Nous lui avons dit au revoir le dernier dimanche de janvier. Ne pouvant nous déplacer en Espagne, nous avons sollicité le prêtre du village en France où il vécut  25 années de sa vie pour commémorer une messe en son nom. Nous avions besoin de marquer le coup, de nous retrouver autour de lui, de ses souvenirs. Nous nous sommes donc tous retrouvés là-bas.

J’appréhendais ce jour là, je n’arrivais pas à parler dans la voiture. J’ai revu les paysages de mon enfance. Les endroits où nous jouions, où il a travaillé, où il s’est assis pour fumer ses cigarettes, des gitanes maïs sans filtre.

Dans l’église, je ne me souvenais plus d’elle à l’intérieur, mais comme elle était belle ! D’une lumière douce et chaleureuse alors que dehors il faisait maussade et très humide. Ces portes anciennes, ainsi ouvertes nous a accueilli comme si nous nous étions à peine quitté. Elle était entretenue, fleurie et vivante. J’ai déposé un bouquet de fleurs pour mon père au pied de Ste Geneviève la patronne de l’église.

Le prêtre nous a accueilli chaleureusement, et il a commencé la cérémonie. A plusieurs reprises, il a nommer mon père. A chaque fois, j’ai  pleuré et je ne pouvais  plus m’arrêter. J’avais mon masque qui retenait quelques larmes et le souffle de la peine, de douleurs, mais ce n’était pas suffisant. Je n’étais pas la seule, je voyais mes enfants, mes neveux et nièces, ma sœur, mon frère, tous dans un état d’émotions extrêmes.

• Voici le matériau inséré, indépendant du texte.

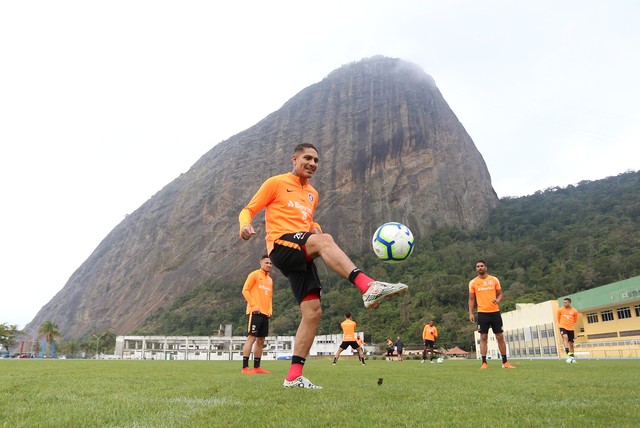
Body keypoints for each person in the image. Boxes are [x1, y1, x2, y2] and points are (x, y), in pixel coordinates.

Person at [239, 143, 408, 389]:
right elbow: (249, 209)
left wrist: (314, 229)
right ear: (294, 159)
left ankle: (294, 376)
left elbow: (306, 223)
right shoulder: (275, 183)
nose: (313, 164)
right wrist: (244, 226)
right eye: (307, 158)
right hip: (281, 245)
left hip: (301, 250)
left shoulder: (313, 194)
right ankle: (367, 286)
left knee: (313, 312)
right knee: (325, 241)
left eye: (316, 161)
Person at [468, 260, 516, 369]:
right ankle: (484, 363)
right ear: (476, 269)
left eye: (482, 266)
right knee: (483, 337)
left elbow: (500, 294)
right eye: (478, 266)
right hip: (482, 313)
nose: (480, 268)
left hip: (495, 312)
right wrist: (470, 313)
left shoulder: (494, 280)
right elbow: (471, 299)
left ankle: (505, 362)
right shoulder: (473, 282)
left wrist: (498, 300)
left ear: (486, 267)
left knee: (499, 336)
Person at [241, 254, 274, 375]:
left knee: (261, 340)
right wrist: (253, 305)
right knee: (252, 338)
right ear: (261, 263)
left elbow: (270, 296)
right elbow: (245, 290)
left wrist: (270, 310)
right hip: (254, 312)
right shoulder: (254, 274)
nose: (269, 265)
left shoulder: (270, 280)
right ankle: (245, 367)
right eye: (267, 263)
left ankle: (257, 367)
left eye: (271, 263)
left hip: (265, 313)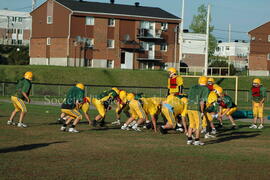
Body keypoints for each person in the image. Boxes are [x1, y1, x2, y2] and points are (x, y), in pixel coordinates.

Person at [186, 76, 210, 146]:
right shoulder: (205, 89)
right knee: (199, 125)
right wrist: (202, 111)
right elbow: (202, 101)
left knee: (191, 124)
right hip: (196, 108)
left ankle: (189, 140)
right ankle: (197, 140)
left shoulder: (193, 87)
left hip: (189, 106)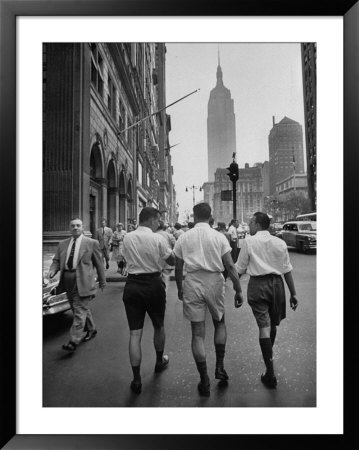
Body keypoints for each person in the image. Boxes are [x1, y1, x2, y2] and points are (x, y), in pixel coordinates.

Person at [174, 203, 243, 397]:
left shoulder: (183, 237)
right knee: (219, 322)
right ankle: (219, 366)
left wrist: (180, 288)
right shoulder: (219, 237)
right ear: (209, 216)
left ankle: (204, 379)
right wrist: (238, 290)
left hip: (192, 281)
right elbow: (229, 265)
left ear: (194, 216)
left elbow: (178, 268)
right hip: (214, 281)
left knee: (197, 333)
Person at [235, 212, 299, 389]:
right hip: (277, 286)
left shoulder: (249, 241)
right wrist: (293, 293)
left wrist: (237, 289)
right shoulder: (280, 243)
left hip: (257, 286)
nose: (249, 225)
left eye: (251, 222)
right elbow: (287, 270)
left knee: (264, 327)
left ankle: (270, 373)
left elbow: (239, 269)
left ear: (257, 224)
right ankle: (269, 361)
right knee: (272, 326)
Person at [122, 207, 175, 394]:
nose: (159, 223)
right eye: (157, 220)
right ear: (151, 220)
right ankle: (159, 362)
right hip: (153, 284)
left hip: (133, 285)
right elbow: (172, 260)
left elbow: (124, 258)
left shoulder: (127, 237)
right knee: (159, 325)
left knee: (135, 334)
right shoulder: (158, 239)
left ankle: (136, 380)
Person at [48, 218, 106, 352]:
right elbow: (56, 261)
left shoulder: (92, 243)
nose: (75, 228)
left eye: (78, 225)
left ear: (82, 227)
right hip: (67, 280)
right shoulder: (62, 244)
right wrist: (52, 270)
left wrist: (102, 281)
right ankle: (91, 329)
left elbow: (99, 264)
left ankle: (73, 341)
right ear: (69, 228)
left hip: (84, 280)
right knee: (77, 308)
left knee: (79, 310)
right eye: (73, 226)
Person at [155, 220, 176, 292]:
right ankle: (163, 295)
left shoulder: (153, 235)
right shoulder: (169, 235)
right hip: (167, 259)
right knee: (165, 279)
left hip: (156, 260)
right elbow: (174, 245)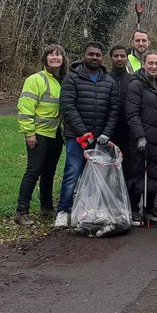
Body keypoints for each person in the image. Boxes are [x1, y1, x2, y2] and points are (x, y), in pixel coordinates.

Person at [56, 43, 120, 228]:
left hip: (100, 139)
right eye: (91, 54)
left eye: (98, 55)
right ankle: (64, 210)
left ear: (102, 58)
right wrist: (82, 132)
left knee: (96, 176)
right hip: (76, 138)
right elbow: (67, 106)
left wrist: (106, 133)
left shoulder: (108, 81)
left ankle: (89, 210)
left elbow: (113, 110)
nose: (94, 57)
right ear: (84, 56)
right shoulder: (72, 78)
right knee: (72, 172)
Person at [15, 45, 67, 225]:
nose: (55, 57)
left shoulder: (61, 80)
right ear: (45, 58)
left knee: (49, 172)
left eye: (59, 55)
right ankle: (22, 211)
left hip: (55, 134)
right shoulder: (35, 79)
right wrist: (29, 132)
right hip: (38, 134)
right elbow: (25, 107)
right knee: (33, 171)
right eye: (51, 55)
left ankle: (46, 208)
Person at [126, 51, 157, 225]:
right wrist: (140, 135)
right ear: (143, 65)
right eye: (150, 63)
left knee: (155, 174)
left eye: (156, 64)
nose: (153, 67)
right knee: (137, 174)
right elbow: (132, 113)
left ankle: (150, 208)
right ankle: (134, 210)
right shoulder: (136, 84)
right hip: (142, 138)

Nous savions tous que cette heure fatidique devait arriver. Elle est venue le 11 janvier 2021, nous étions plus ou moins préparés mais cela n’a pas empêché, les émotions, les larmes, les souvenirs de nous happer.  Nous avons prié, chanté pour lui, nous avons essayé de nous réconforter, de sourire à la vie. Nous  sommes ensuite retrouvés chez ma sœur. Ce n’était pas prévu puisque par les temps qui courent toute réunion familiale est proscrite. Mais nous ne pouvions pas nous quitter sans lui dire adieux à notre manière. Il aurait aimé ce repas improvisé autour de pizzas commandées. Il aurait aimé les films souvenirs que mon frère avait préparé. Il aurait eu milles et une anecdotes à nous raconter sur sa vie en France, de sa jeunesse.

Ma mère est devenue veuve, l’homme qui a partagé 58 ans de sa vie est parti dans le train sans lui dire à adieux. Elle n’avait pas la force de le voir ainsi.

« Adios, papa, te queremos, besico ».